A “use” injury would simply be an injury caused by use. To say overuse would imply that you used something too much. But to me, most overuse injuries are most likely use injuries; implying that you used something. In other words, what if use injuries were the result of a lifestyle of disuse. You weren’t using your body, you decided to, and it really wasn’t ready because you jumped into the deep end of the pool without ever testing the shallow waters and making sure you actually could swim. You get what I’m trying to say? I think to label an injury as overuse is to sugarcoat the injury. The actuality of the injury may just be because you decided to start moving in a way the body wasn’t ready for because you had no use or foundation beforehand in which to prepare the body.

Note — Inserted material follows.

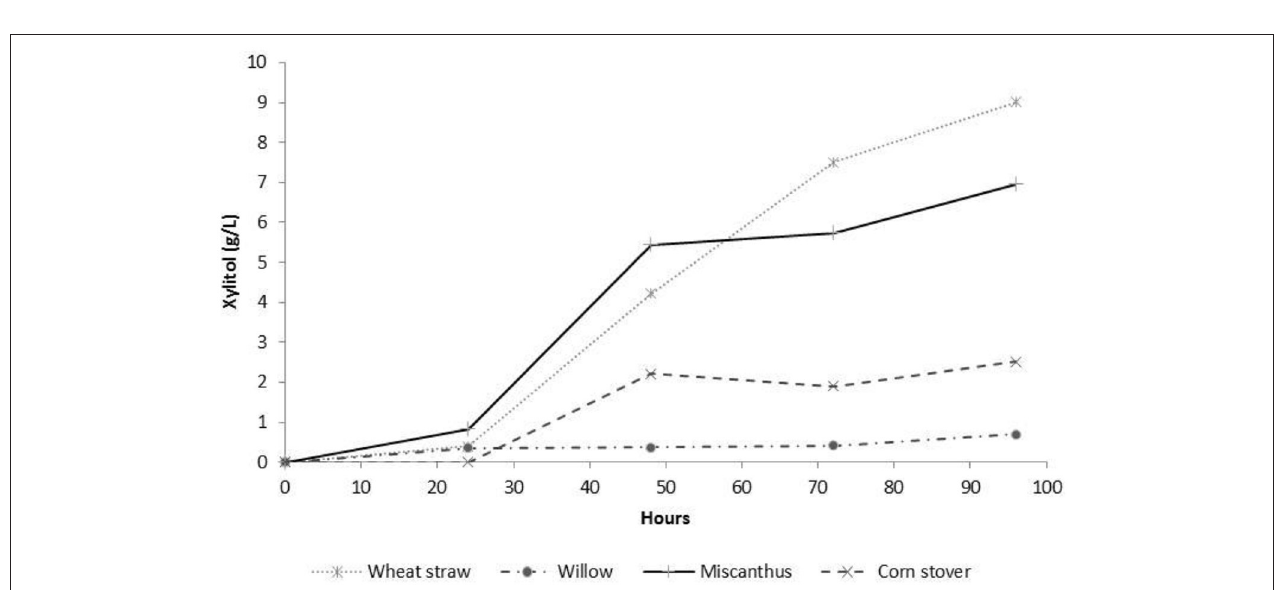
FIGURE 5 | Flask bioconversion of L16 SE-PT feedstock hydrolysate without detoxification for xylitol production utilizing Schefferomyces shehatae Y6603 strain n =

OR, maybe the injury is the result of an override. When you override a program you replace it with another program. This actually may be the exact same thing as a use injury, but let me explain it further. The body has movement pillars and programs embedded inside it to keep it healthy and strong. If we use and move through these programs, we become quite anti-fragile or hard to break. However, we can actually override these programs with other programs that we engage in often. The nervous system works on the - use it and build it/use it or lose it principle. If we engage in a movement more times than we engage in our default movement template (think of an assembly line worker) then we can override the movement programs designed to keep us healthy, making us susceptible to injury. Another way to override our intended movement patterns is to simply not engage in them often, or a lifestyle of non-engagement (think sitting most of the day) - this disuse becomes an override and sets the body up for a use injury.
What’s the point of the distinctions I’m trying to make?
Simply this: we are created to be “hard to break.” If we engage in our design by breathing properly, controlling our heads (in movement and thought), and using all our limbs when we walk, we will be less likely to develop an injury, regardless of how we label the injury. And if we do these things, perhaps overuse, use, disuse or override injuries become less and less of a thing we ever have to deal with.
Then there is another point that should be made: We are also designed to heal. The very design that helps to make us hard to break is the same design that mends us back together if we do get injured. The body is really a beautiful masterpiece if you ever stop to contemplate it.
Anyway, you are made to move and made to be strong. You can become very hard to break even if you feel like you’re already broken. Know that and move.